Exercise input ▸
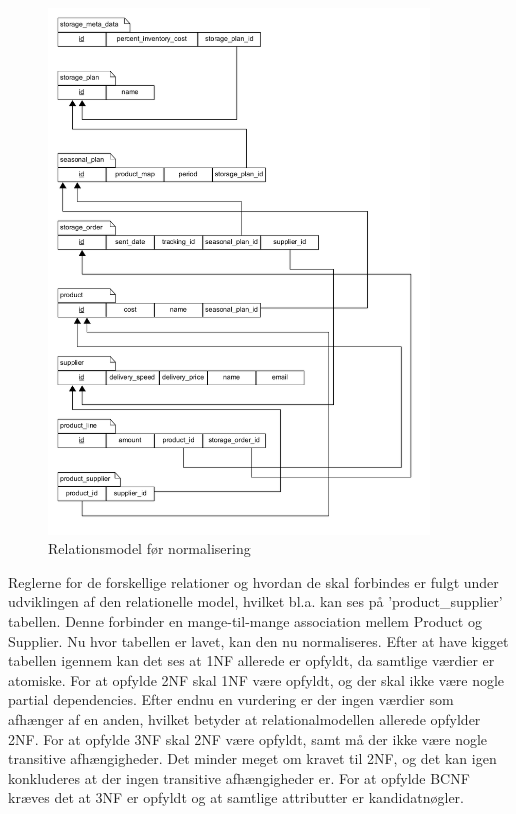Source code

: \begin{figure}[H]
    \centering
    \includegraphics[width=0.9\textwidth]{figures/krav/relation_model_0th_normalization.png}
    \caption{Relationsmodel før normalisering}
    \label{fig:relational_model_0}
\end{figure}

Reglerne for de forskellige relationer og hvordan de skal forbindes er fulgt under udviklingen af den relationelle model, hvilket bl.a. kan ses på 'product_supplier' tabellen. Denne forbinder en mange-til-mange association mellem Product og Supplier. 
Nu hvor tabellen er lavet, kan den nu normaliseres.
Efter at have kigget tabellen igennem kan det ses at 1NF allerede er opfyldt, da samtlige værdier er atomiske.
For at opfylde 2NF skal 1NF være opfyldt, og der skal ikke være nogle partial dependencies. Efter endnu en vurdering er der ingen værdier som afhænger af en anden, hvilket betyder at relationalmodellen allerede opfylder 2NF.
For at opfylde 3NF skal 2NF være opfyldt, samt må der ikke være nogle transitive afhængigheder. Det minder meget om kravet til 2NF, og det kan igen konkluderes at der ingen transitive afhængigheder er.
For at opfylde BCNF kræves det at 3NF er opfyldt og at samtlige attributter er kandidatnøgler.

Task details ▸
For every line in the listing above that mentions the word "samtlige", make a copy.

Answer to this task ▸
Efter at have kigget tabellen igennem kan det ses at 1NF allerede er opfyldt, da samtlige værdier er atomiske.
For at opfylde BCNF kræves det at 3NF er opfyldt og at samtlige attributter er kandidatnøgler.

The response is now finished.